But Really, Where Is Your T.V.?

 
 

"Gorgeous!!!  But where's the T.V.?" was the response a friend of mine had after seeing a photo I had texted to her of our living room.  I had just spent the afternoon re-arranging the space, with the focus of adding in more seating.  Having family and friends over was something that I wanted to prioritize in the New Year, which meant shedding what I no longer needed in order to create space.  The first thing to go?  Our T.V.  

Though it was only a couple years old at the time, it had slowly worn on me...  Our living room is my favorite place to curl up with a book and cup of tea at the beginning and end of each day, and it had driven me crazy that sitting right across from me was this big black box.  Not only did it require a media cabinet, it also took up a good deal of floor space, and presented the interior design challenge of what to do with the wall space above it.  I was ready for it to go.  

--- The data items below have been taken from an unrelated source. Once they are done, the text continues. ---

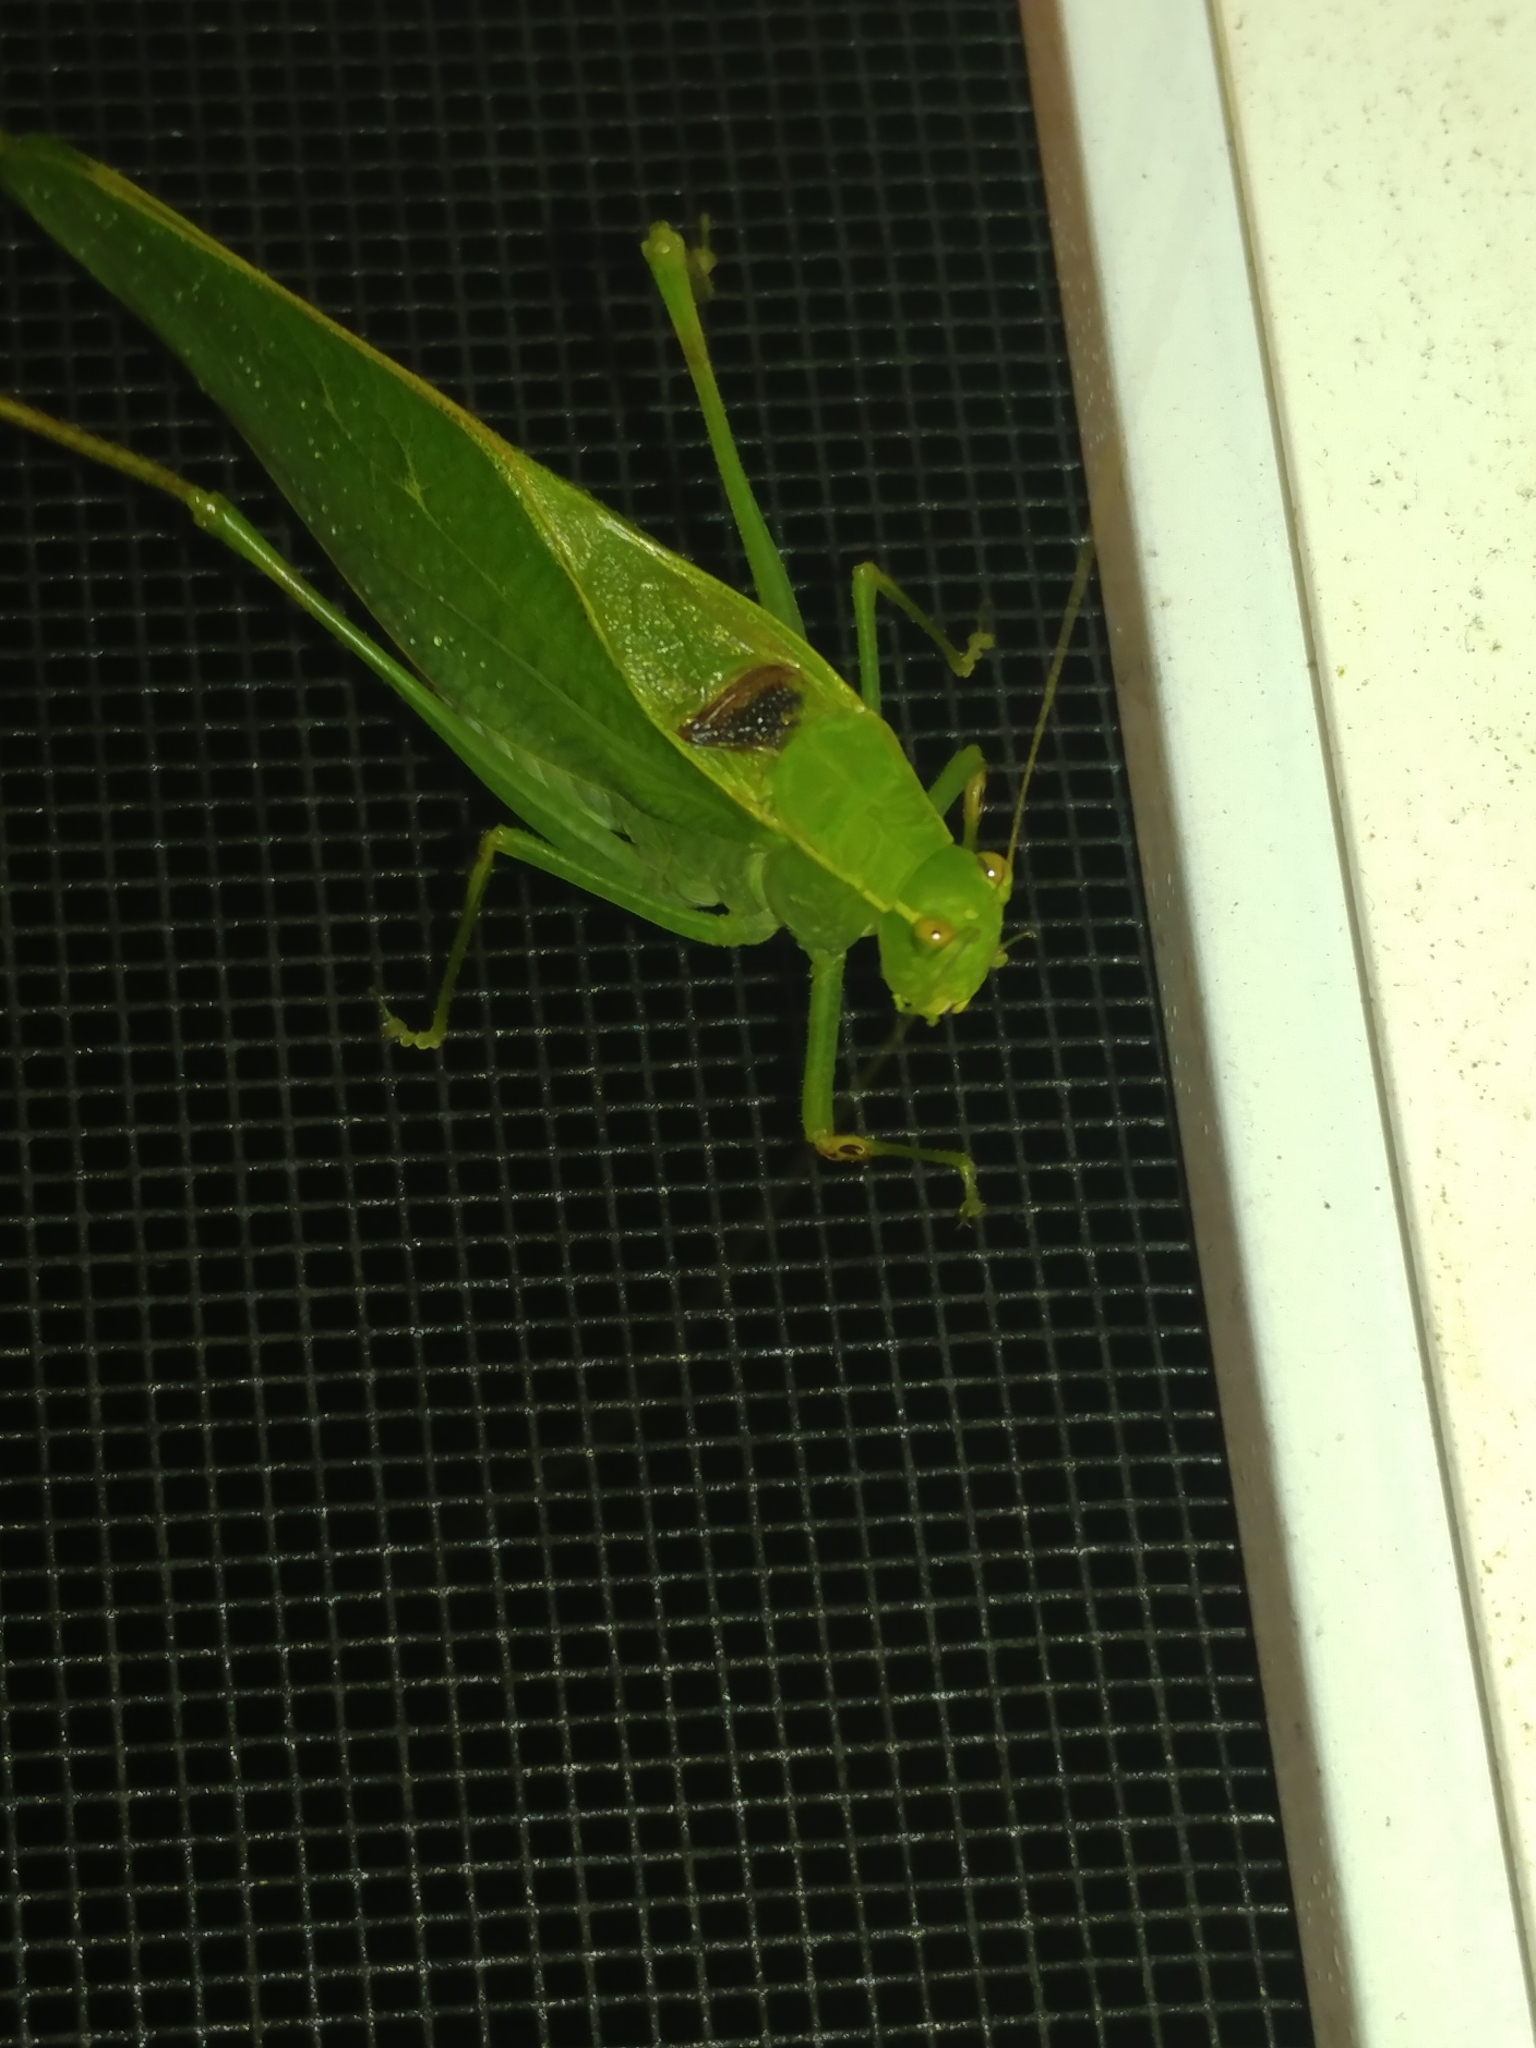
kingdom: Animalia
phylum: Arthropoda
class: Insecta
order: Orthoptera
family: Tettigoniidae
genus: Microcentrum
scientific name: Microcentrum retinerve
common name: Angular-winged katydid
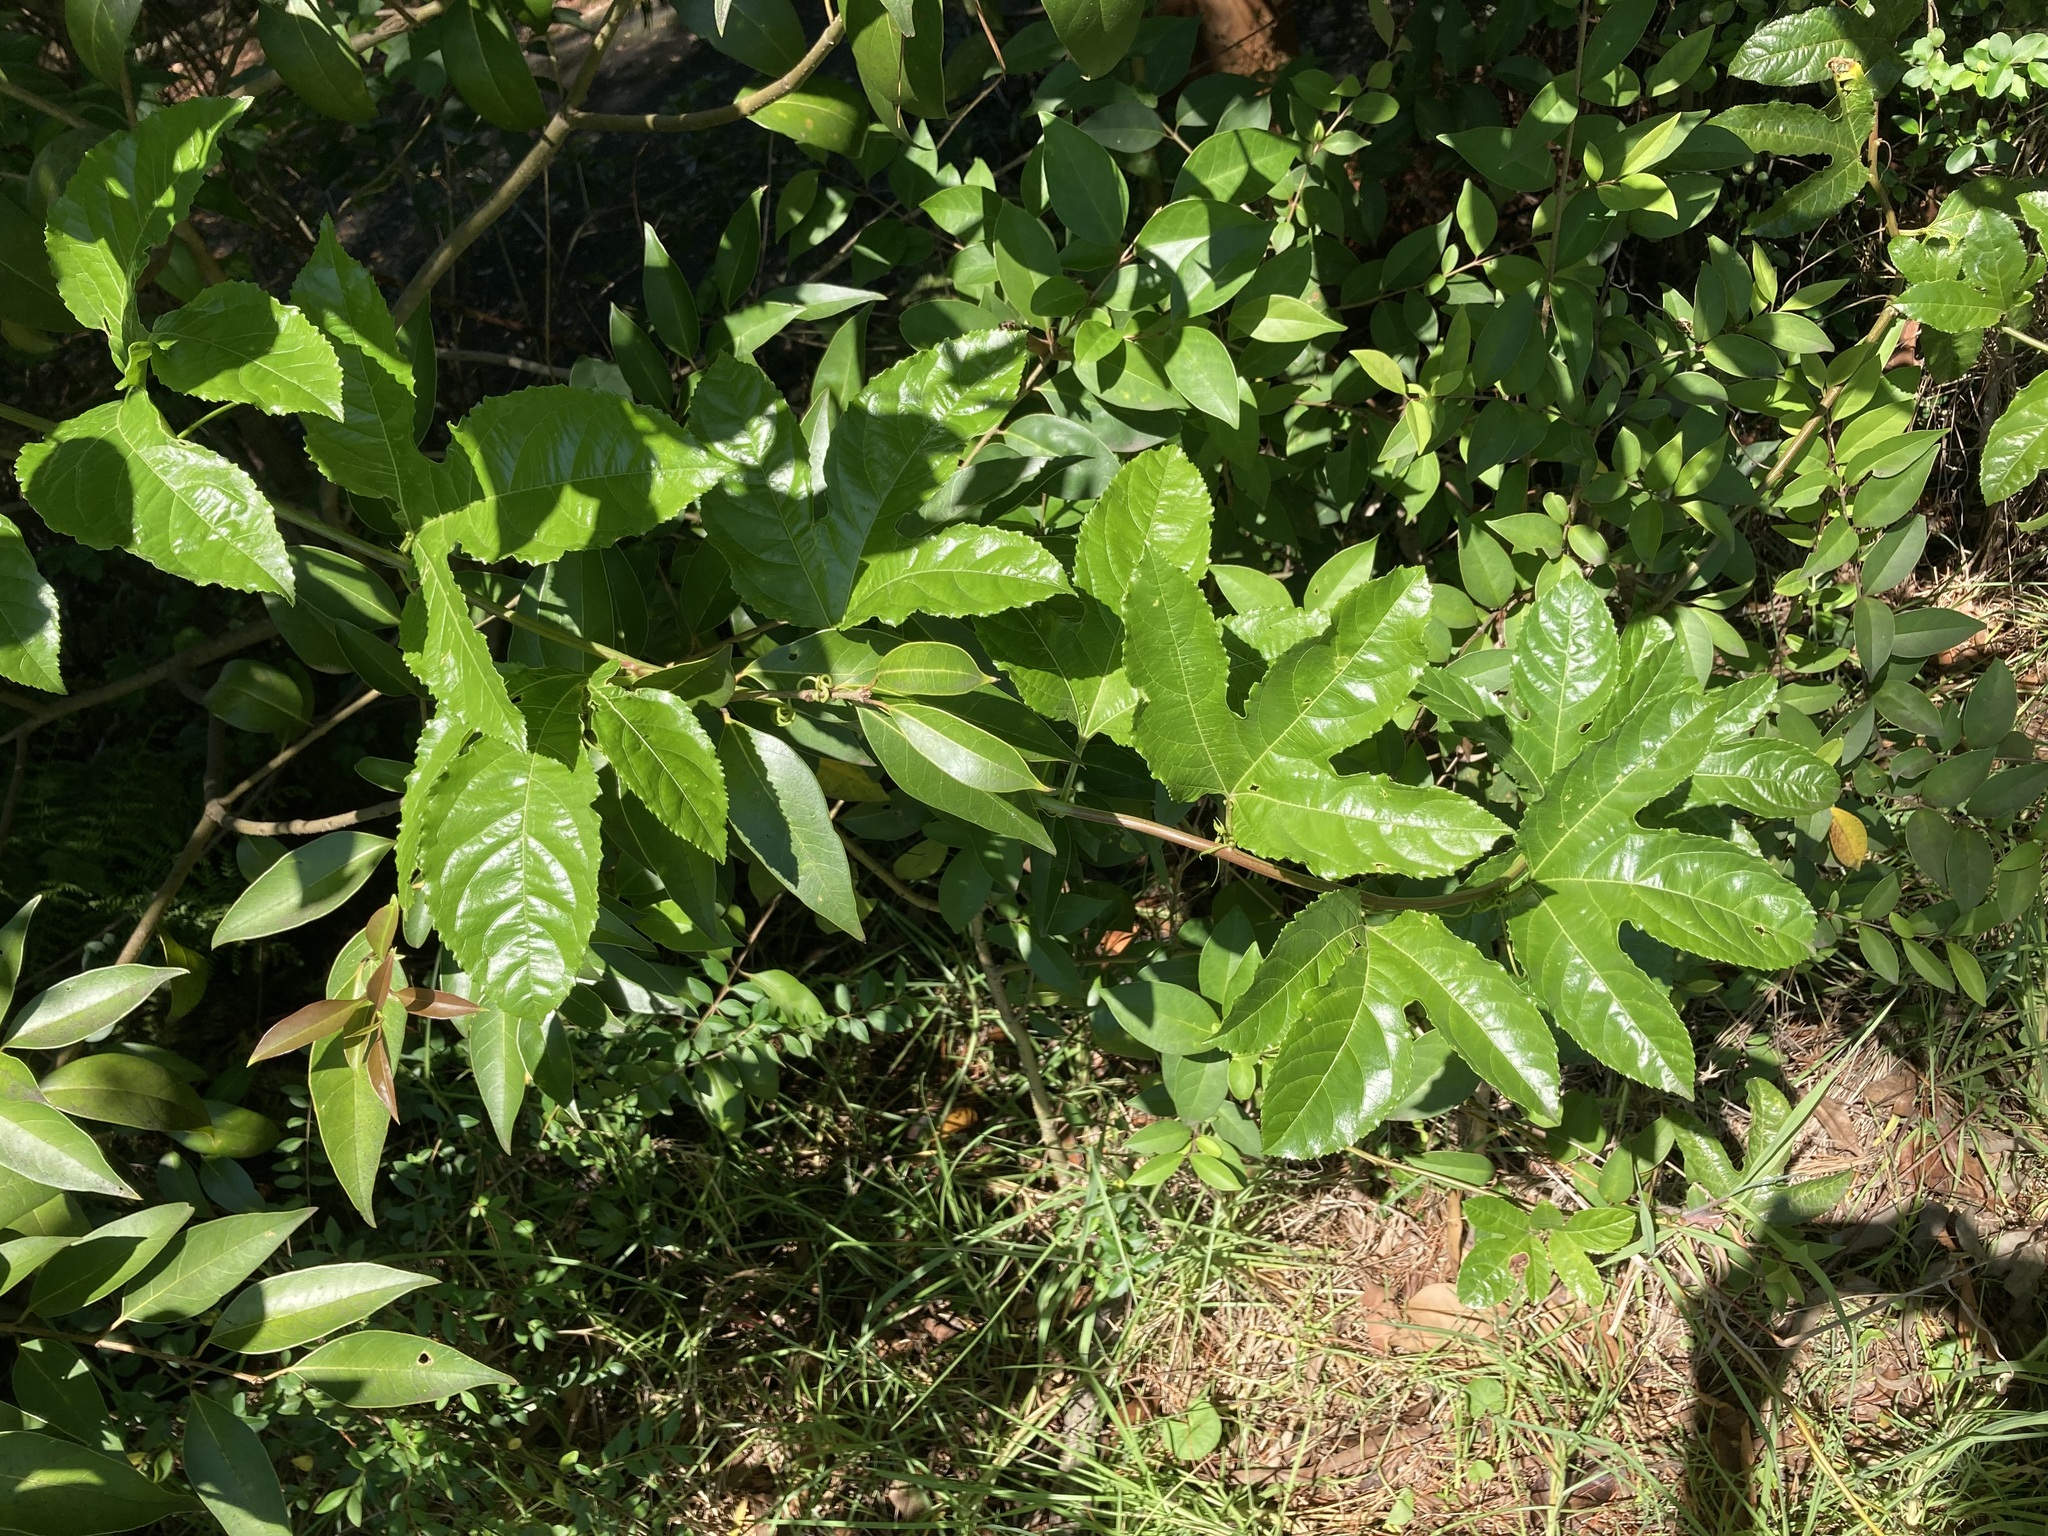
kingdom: Plantae
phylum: Tracheophyta
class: Magnoliopsida
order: Malpighiales
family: Passifloraceae
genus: Passiflora
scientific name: Passiflora edulis
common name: Purple granadilla
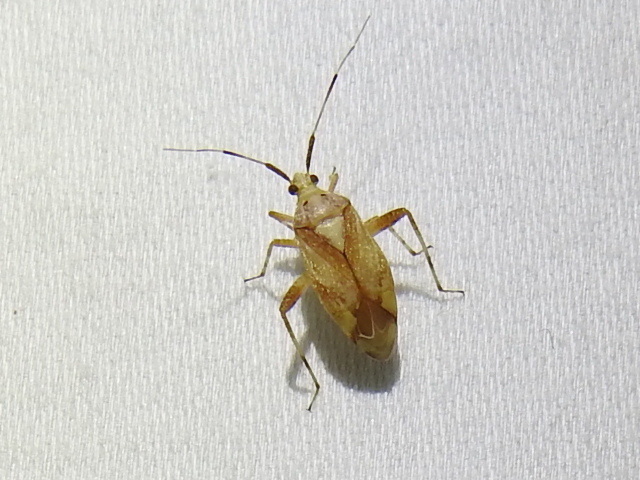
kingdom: Animalia
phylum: Arthropoda
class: Insecta
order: Hemiptera
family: Miridae
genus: Taedia
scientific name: Taedia celtidis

Aesthetic reasons aside, I had been mulling over the intrinsic value of owning a T.V.  Did it really add anything to our lives?  Instead of having our meals at our nice dining room table, my husband and I often found ourselves hunched over the coffee table, eating our dinner while watching an hour of Netflix.  It was only after the show was done that we would sit back and really talk about our day.  I have a feeling that we're not alone here...  Did you know that the average American adult watches 33 hours of T.V. every week.  33 hours.  That's 1,716 hours per year that Americans spend in front of the big screen.  If you divided that number by 24 hours you would get 71.5 days spent purely watching T.V.  I knew that this was not what I wanted for our family's life; and that a cautionary change was going to have to be made. 

For most of America we've all grown up watching T.V.  It was simply something that everyone had and, if your anything like our families, your family had at least two.  As kids, we would spend an average of 30 - 60 minutes watching T.V. per day and maybe 60 - 120 minutes on the weekend.  It was okay for us to watch T.V. however it was certainly encouraged for us to play outside.  I feel that my parents' relaxed attitude was beneficial for me, as its helped me to make informed decisions about my own T.V. usage years later.  

It took my husband and I awhile to come to the decision to let go of our T.V.  We started off by observing how much we consumed and considered other ways that we could use our time (talking, reading, working on projects, going on long walks, etc.).  We also thought about ways in which we could still watch some T.V. and movies (our tablet and computer), since we did find pleasure those things.  The next step was removing the T.V. from the living room all together and putting it in another room for several weeks.  It sat there unplugged while we spent time determining if this was something that was worth it.  This was our turning point.  We found that over the following weeks we ate our dining room table more often, had more meaningful conversations, read more, and were more apt to go outside.  Together we felt more present and aware of how we could use our home.

I'm not saying that owning a T.V. is a bad thing... all I'm doing is encouraging our community to evaluate this thing that we often don't think twice about owning, and consider its benefit.  T.V. is not bad in and of itself.  Like anything, it can be abused.  We can use it as an escape, as a way to numb ourselves and avoid living a life.  Consider if your family is doing this, and if so what positive changes could be made.  What would your family look like without this item in it's life?  How would each of you benefit?